Section 301 tariffs are extra import taxes the United States can add on specific foreign products when another country is found to be using unfair trade practices that hurt U.S. commerce (for example, some tariffs on Chinese goods). They are imposed by the U.S. government through the U.S. Trade Representative (USTR) under Section 301 of the Trade Act of 1974, often after an investigation and with direction or authorization from the President.
The Harmonized Tariff Schedule (HTS) is the coding system the U.S. uses to classify all imported products and apply the correct duty rate. Misclassifying goods means declaring the wrong HTS code or description for what is actually being imported. That can change the duty rate or eligibility for special tariffs (like Section 301 or antidumping duties) and, if done knowingly or carelessly, can be treated as customs fraud under the Tariff Act and enforced by U.S. Customs and Border Protection (CBP).

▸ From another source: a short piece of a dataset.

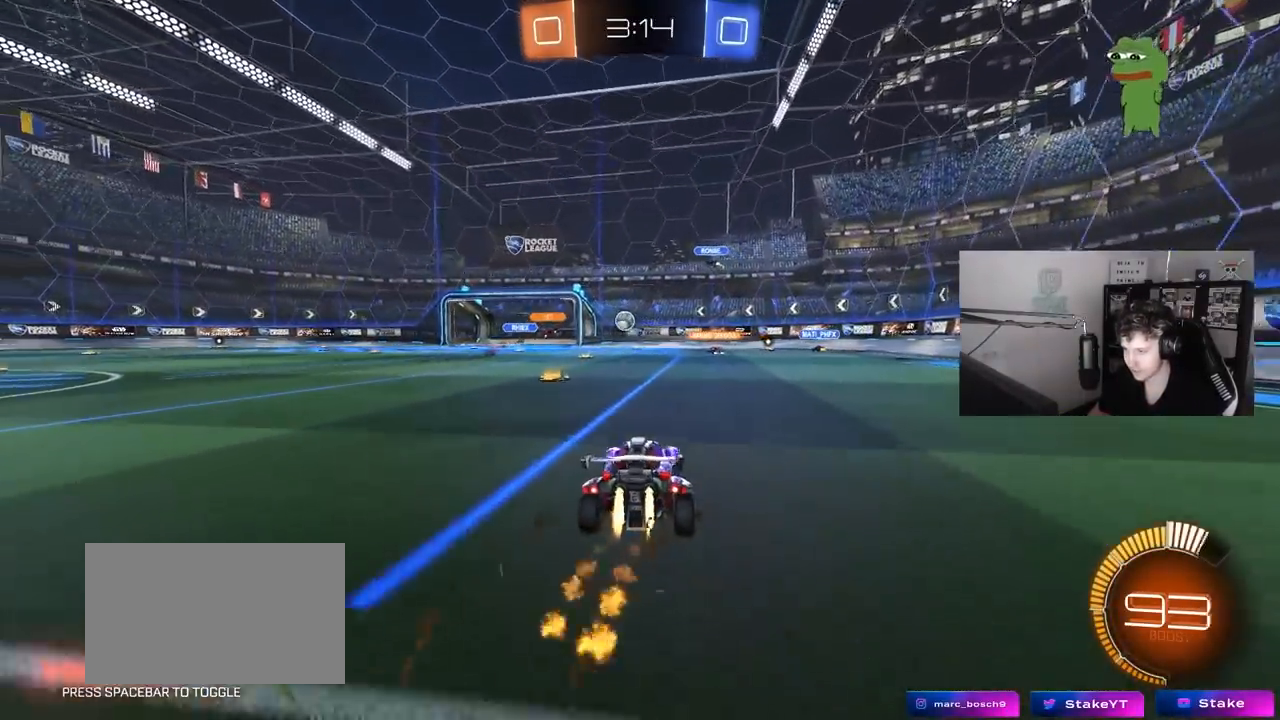
{"keys": ["w"], "mouse": [], "mouse_move": "still", "events": [[217, "a", "up"], [350, "mouse_left", "up"], [450, "d", "down"], [500, "d", "up"]]}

“Marking duties” are an extra 10% customs charge that CBP can add when imported foreign goods (or their containers) are not properly marked with their country of origin as required by law. Under 19 U.S.C. §1304 and its regulations, most foreign-made articles must be conspicuously, legibly, and permanently marked in English with the name of the country where they were made before they are released to the U.S. “ultimate purchaser.” If that marking requirement is violated and the goods are not corrected or exported/destroyed under CBP supervision, CBP may assess this additional 10% marking duty.
A qui tam whistleblower suit under the federal False Claims Act is a case where a private person (the “relator”) sues on behalf of the United States, alleging someone knowingly submitted false claims for government money or avoided paying money owed (such as customs duties). The complaint is filed under seal and given to the Department of Justice (DOJ), which investigates and decides whether to intervene and take over the case. If there is a judgment or settlement, the whistleblower receives a statutory share of the recovery (typically 15–25% if the government intervenes, or 25–30% if it does not), plus possible attorneys’ fees, while the rest goes to the U.S. Treasury.
The Trade Fraud Task Force is a cross‑agency enforcement group created by the U.S. Department of Justice, in partnership with the Department of Homeland Security, on Aug. 29, 2025, to target customs‑related fraud. It coordinates civil and criminal enforcement against importers and related parties who evade tariffs and duties or smuggle or misdeclare imports. The Task Force itself does not create new legal powers; instead, it brings together existing authorities and personnel from DOJ (Civil and Criminal Divisions), DHS (including CBP and Homeland Security Investigations), and other agencies to share information, prioritize cases, and more aggressively use existing trade, customs, and fraud statutes (such as the Tariff Act, False Claims Act, and criminal smuggling laws).
CBP determines the country of origin of imported goods mainly by looking at where they were last “substantially transformed,” meaning where the item underwent a significant manufacturing or processing step that changed its name, character, or use. If a product is made entirely in one country, that country is the origin. When multiple countries are involved, CBP analyzes the full production process and decides which country’s operations created the finished article in its essential form. This origin determination affects ordinary tariffs, special tariffs (like Section 301), trade‑agreement preferences, and marking requirements, and CBP makes binding rulings and case‑by‑case decisions under its regulations.
Under the False Claims Act, when a qui tam case results in a settlement or judgment, the whistleblower is paid a percentage of the “proceeds” (the money the government recovers). If DOJ intervenes in the case, the relator typically gets 15–25% of the recovery, depending on how much they contributed; if the whistleblower alone pursues the case, the share is 25–30%, subject to reductions for certain misconduct. The share is calculated on the total civil recovery (sometimes including additional penalties), and is then paid out of that amount to the whistleblower after the settlement or judgment is collected, with the remainder going to the United States. In Mr. Stover’s case, his roughly $9.75 million share reflects this statutory percentage applied to the $54.4 million settlement.